I have two friends from college who are radiologists. It's science, art and intuition, but the science has gotten tremendously advanced these past few (err, many) decades!
Soprano who sat in front of me in choir got the second hit and was gone in a few weeks.
One thing I found out of late, big hospitals trade big-name radiologists like baseball players.
 
Can we make a better mammography machine ?
Better than what??

Boob-squash 20 years ago was a disgrace, in hind-sight. 3-D has been coming in, is better, but more expensive, and disgracefully slow on the fringes such as Maine. If you are thinking of old machines, they may be better today or next year.

Ultimately the problem is difficult: cancer cells are not all that different from normal cells. As the tumor ripens there are ways: cancer grows fast so radioactive tracers are up-taked in minutes (they insisted on radio-iodine in my prostate scan); very old tumors can be so dense they starve themselves. But neither makes solid evidence on the film (yeah, sensor-plate now), only cloudy shadows. And a body part which is just wrong for transmissive imaging.

Aside from 3-D, these images are tough to interpret. It must be mind-numbing to read cloudy boobs all day (this is usually done off-site even off-shore because it is such a chore). Artificial Intelligence has other possibly complementary problems.

And.... like colonoscopy, mammography may not save as many lives as we would like. Some tumors grow so slow you die of something else first. Some so fast that detection is never early enough. Some of the mid-speed ones can be pretty-much cured whenever detected. Yes, mammography saves lives but also disrupts lives with false-positives, aggressive biopsies, worry and fret, and expenses from small to bankrupting. That's before we ask how much lifetime x-ray exposure it adds.

Remember the mammography machine companies have BIG incentive for a "better" process. The market is saturated (my 3 small hospitals all have one) and they don't really wear-out and lower running costs rarely pay-back, so the companies die unless they market a "New and Improved" machine. That seems to be behind 3-D imaging.

Males with gynecomastia may be candidates for mammography. A common opinion is that "if men had to do this, it would be better". There is probably truth here; but I assure you some diagnosis and treatment for man-plumbing disease seems medieval.
 
Its nice to dream,

Not everything has a technology like a computer, or an integrated circuit (for example in a DAC or DSP chip) that might follow Moore's Law. Some things will not really improve very fast. Like the automobile, for example. It really has not come that far in the long, long time it has been around. We all use them almost every day, yet no "rapid innovation". No flying cars around here like in "The Jetsons". The technology is just not something that can be improved upon all that fast. Change is incremental at best.

(Task details): Decide whether each statement agrees with the post on mammography: (a) 3-D mammography costs less than older machines; (b) mammogram images are usually read off-site; (c) each of the writer's three small hospitals has a mammography machine. Answer each with yes or no and quote the deciding words.

(Raw data):

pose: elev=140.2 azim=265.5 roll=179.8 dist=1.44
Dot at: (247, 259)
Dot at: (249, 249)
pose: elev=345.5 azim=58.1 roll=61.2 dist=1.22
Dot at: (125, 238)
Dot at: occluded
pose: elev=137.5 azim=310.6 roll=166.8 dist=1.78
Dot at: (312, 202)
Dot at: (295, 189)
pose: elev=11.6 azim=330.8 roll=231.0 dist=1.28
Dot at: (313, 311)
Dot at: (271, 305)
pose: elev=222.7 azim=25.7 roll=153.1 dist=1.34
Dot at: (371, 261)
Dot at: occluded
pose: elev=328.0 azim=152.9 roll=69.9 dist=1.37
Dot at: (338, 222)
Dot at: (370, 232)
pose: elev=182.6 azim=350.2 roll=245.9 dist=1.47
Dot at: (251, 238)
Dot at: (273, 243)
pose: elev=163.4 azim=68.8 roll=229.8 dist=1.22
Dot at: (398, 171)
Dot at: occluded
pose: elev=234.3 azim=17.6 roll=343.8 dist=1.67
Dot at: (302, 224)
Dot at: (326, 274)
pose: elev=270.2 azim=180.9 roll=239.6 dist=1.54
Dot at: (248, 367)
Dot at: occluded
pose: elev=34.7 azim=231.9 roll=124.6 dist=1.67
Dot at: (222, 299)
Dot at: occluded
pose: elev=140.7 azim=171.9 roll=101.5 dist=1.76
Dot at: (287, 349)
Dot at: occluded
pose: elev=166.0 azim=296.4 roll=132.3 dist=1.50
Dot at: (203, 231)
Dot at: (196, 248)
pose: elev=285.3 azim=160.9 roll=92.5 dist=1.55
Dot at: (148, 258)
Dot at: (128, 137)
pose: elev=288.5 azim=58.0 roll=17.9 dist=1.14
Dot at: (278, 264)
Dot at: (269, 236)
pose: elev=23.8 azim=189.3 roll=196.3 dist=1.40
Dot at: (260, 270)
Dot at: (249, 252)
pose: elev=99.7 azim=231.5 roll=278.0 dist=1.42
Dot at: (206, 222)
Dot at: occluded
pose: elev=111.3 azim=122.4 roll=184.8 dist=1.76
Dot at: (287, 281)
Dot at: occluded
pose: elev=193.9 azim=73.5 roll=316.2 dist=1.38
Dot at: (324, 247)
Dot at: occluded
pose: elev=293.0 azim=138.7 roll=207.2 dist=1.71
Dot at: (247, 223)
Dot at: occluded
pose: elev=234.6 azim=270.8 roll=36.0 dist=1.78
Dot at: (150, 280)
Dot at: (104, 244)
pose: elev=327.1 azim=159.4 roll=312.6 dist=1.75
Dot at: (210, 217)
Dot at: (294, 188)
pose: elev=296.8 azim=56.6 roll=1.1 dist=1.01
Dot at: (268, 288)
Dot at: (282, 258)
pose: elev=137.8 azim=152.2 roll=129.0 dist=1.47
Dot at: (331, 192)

(Task response):
(a) No: "3-D has been coming in, is better, but more expensive"
(b) Yes: "this is usually done off-site even off-shore because it is such a chore"
(c) Yes: "my 3 small hospitals all have one"